The six senses are the instruments of our survival, the means by which we know the world and ourselves. In this issue of Inquiring Mind we explore the senses—seeing, hearing, smelling, tasting, touching and thinking/feeling—from a dharma perspective. Our stage is set by Jon Kabat-Zinn, who advocates coming to our senses as the very essence of what it means to wake up to what is. To him, the senses are a definite source of delight so long as there is no clinging or aversion. Thai master Ajahn Anan, on the other hand, teaches that through restraining our senses the mind has greater opportunity to become peaceful. Poetically capturing the tension between the two, Diane Ackerman, author of the sensuously written A Natural History of the Senses, describes consciousness as a gorgeous fever and invites us to experience life’s textures and processes while being willing to abandon our sense of self.

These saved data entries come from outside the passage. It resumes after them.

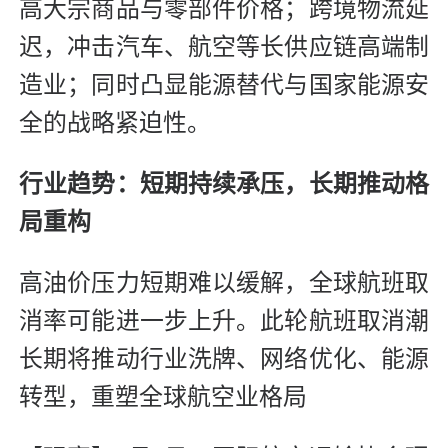
高大宗商品与零部件价格；跨境物流延
迟，冲击汽车、航空等长供应链高端制
造业；同时凸显能源替代与国家能源安
全的战略紧迫性。
行业趋势：短期持续承压，长期推动格
局重构
高油价压力短期难以缓解，全球航班取
消率可能进一步上升。此轮航班取消潮
长期将推动行业洗牌、网络优化、能源
转型，重塑全球航空业格局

Buddhists’ divergent attitudes toward the senses are probably most notable in views and behaviors regarding sexuality. In this issue, Eugene Cash presents a sampling of historical Buddhist references to sex, from the Buddha-to-be’s early indulgences in his father’s palace, to the origins of the monastic rules concerning sex, to the pleasures of sex extolled by some rascally Zen poets.
As you explore the senses with us in the Inquiring Mind, you will be engaging your mind (we hope), which the Buddha regarded as another one of the senses. This teaching is explored in the article by Buddhist scholar Andrew Olendzki and also in Margaret Cullen’s interview with Buddhist/scientist Alan Wallace. Seeing the mind as a sense faculty, Wallace says, is one of the crucial differences between the West and Buddhism
As you read about the senses in this issue of Inquiring Mind, we invite you to awaken to your own senses. And may they serve to awaken you.